*Task brief*.
Here the job is to copy the data exactly and to exclude every image from it.

================

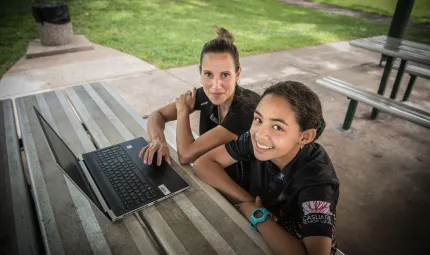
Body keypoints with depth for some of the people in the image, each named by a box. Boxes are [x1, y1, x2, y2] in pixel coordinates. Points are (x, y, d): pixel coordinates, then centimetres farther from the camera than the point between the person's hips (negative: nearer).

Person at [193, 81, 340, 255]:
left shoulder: (316, 179, -27)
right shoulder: (257, 139, -19)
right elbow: (202, 164, -15)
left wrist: (257, 214, -25)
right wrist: (248, 201, -22)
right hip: (260, 235, 3)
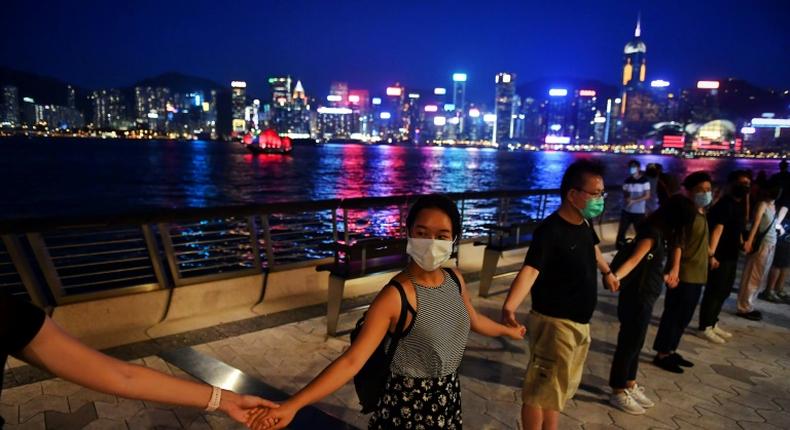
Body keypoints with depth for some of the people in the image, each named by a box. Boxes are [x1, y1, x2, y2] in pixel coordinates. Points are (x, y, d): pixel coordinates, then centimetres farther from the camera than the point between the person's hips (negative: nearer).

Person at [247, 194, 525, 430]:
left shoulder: (454, 280, -6)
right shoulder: (396, 295, -26)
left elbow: (473, 320, 14)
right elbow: (352, 360, -30)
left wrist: (508, 330, 31)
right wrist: (293, 405, -39)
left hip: (448, 395, 6)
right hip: (410, 403, -6)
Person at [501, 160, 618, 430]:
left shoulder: (584, 224, 4)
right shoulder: (550, 231, -23)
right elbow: (530, 270, -36)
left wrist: (607, 272, 45)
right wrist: (509, 306, -53)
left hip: (579, 322, 9)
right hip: (554, 323, -9)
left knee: (560, 387, 23)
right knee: (540, 390, 0)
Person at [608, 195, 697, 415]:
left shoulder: (657, 231, 8)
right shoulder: (652, 233, -20)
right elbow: (634, 260, -35)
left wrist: (664, 276, 42)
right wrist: (615, 276, -52)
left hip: (645, 298, 10)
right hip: (636, 298, -10)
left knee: (636, 344, 20)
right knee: (628, 344, 3)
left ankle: (630, 385, 35)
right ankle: (618, 393, 17)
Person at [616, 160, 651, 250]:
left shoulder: (644, 181, -7)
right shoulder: (627, 180, 7)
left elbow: (647, 196, -9)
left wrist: (634, 201, -19)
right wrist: (627, 198, -9)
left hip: (639, 212, -4)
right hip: (627, 211, 5)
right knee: (621, 231, 5)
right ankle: (619, 249, 16)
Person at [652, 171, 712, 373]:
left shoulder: (701, 214, 14)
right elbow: (677, 242, -25)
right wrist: (674, 269, -34)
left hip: (697, 275, 9)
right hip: (683, 275, -9)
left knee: (684, 317, 16)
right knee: (674, 315, -2)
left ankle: (670, 351, 27)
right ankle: (661, 354, 8)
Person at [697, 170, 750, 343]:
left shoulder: (740, 203, 12)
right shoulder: (725, 204, -16)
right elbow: (717, 229, -24)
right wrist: (711, 255, -30)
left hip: (731, 255, 10)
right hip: (720, 255, -10)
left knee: (724, 291, 16)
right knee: (714, 291, -4)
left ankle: (712, 323, 28)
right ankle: (705, 328, 5)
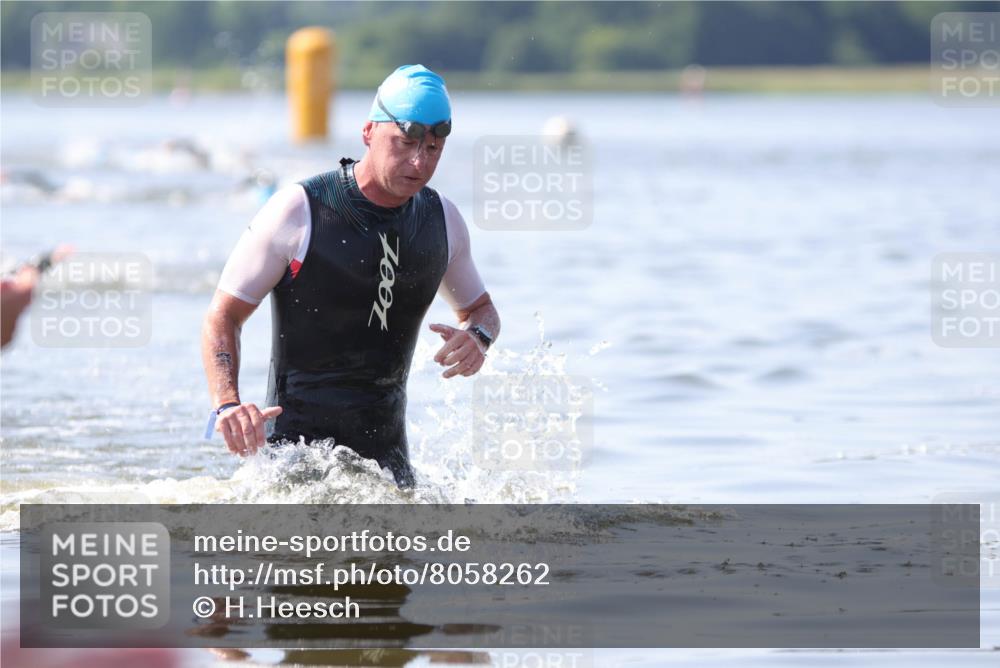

================

*Result*.
Body keypoints with depth for some of the people in the image, each named by a box. Boxes are [x1, y1, x2, y2] in pixel coordinates. Points are (x, y, d): pixel coordinates, then centimetres farther from the camera than the point between the person's hips (negative: nearer).

Person at [193, 81, 340, 255]:
left shoulder: (316, 179, -27)
right shoulder: (257, 139, -19)
right elbow: (202, 164, -15)
left wrist: (257, 214, -25)
right wrist: (248, 201, -22)
right hip: (260, 235, 3)
Body keypoints with depth for some of the people in the image, each named by a box. Boxes are [x1, y1, x2, y2] in pixel coordinates. Points are (x, y, d): pixel coordinates, then centimetres farther from the camera than the point between the person's hips (negative: nearer).

Person at [247, 194, 525, 430]:
left shoulder: (454, 280, -6)
right shoulder: (396, 295, -26)
left elbow: (473, 320, 14)
right elbow: (352, 360, -30)
left wrist: (508, 330, 31)
right wrist: (293, 405, -39)
left hip: (448, 395, 6)
right hip: (410, 403, -6)
Person at [501, 160, 618, 430]:
left shoulder: (584, 224, 4)
right shoulder: (550, 231, -23)
right elbow: (530, 270, -36)
left wrist: (607, 272, 45)
right wrist: (509, 306, -53)
left hip: (579, 322, 9)
right hip: (554, 323, -9)
left knee: (560, 387, 23)
right knee: (540, 390, 0)
Person at [608, 195, 697, 415]:
left shoulder: (657, 231, 8)
right shoulder: (652, 233, -20)
right elbow: (634, 260, -35)
left wrist: (664, 276, 42)
right wrist: (615, 276, -52)
left hip: (645, 298, 10)
right hip: (636, 298, -10)
left knee: (636, 344, 20)
right knee: (628, 344, 3)
left ankle: (630, 385, 35)
right ankle: (618, 393, 17)
Person at [616, 160, 651, 250]:
left shoulder: (644, 181, -7)
right shoulder: (627, 180, 7)
left elbow: (647, 196, -9)
left wrist: (634, 201, -19)
right wrist: (627, 198, -9)
left hip: (639, 212, -4)
right hip: (627, 211, 5)
right knee: (621, 231, 5)
right ankle: (619, 249, 16)
Person at [652, 171, 712, 373]:
left shoulder: (701, 214, 14)
right elbow: (677, 242, -25)
right wrist: (674, 269, -34)
left hip: (697, 275, 9)
right hip: (683, 275, -9)
left knee: (684, 317, 16)
right knee: (674, 315, -2)
left ankle: (670, 351, 27)
right ankle: (661, 354, 8)
Person at [697, 170, 750, 343]:
left shoulder: (740, 203, 12)
right shoulder: (725, 204, -16)
right elbow: (717, 229, -24)
right wrist: (711, 255, -30)
left hip: (731, 255, 10)
right hip: (720, 255, -10)
left knee: (724, 291, 16)
right knee: (714, 291, -4)
left ankle: (712, 323, 28)
right ankle: (705, 328, 5)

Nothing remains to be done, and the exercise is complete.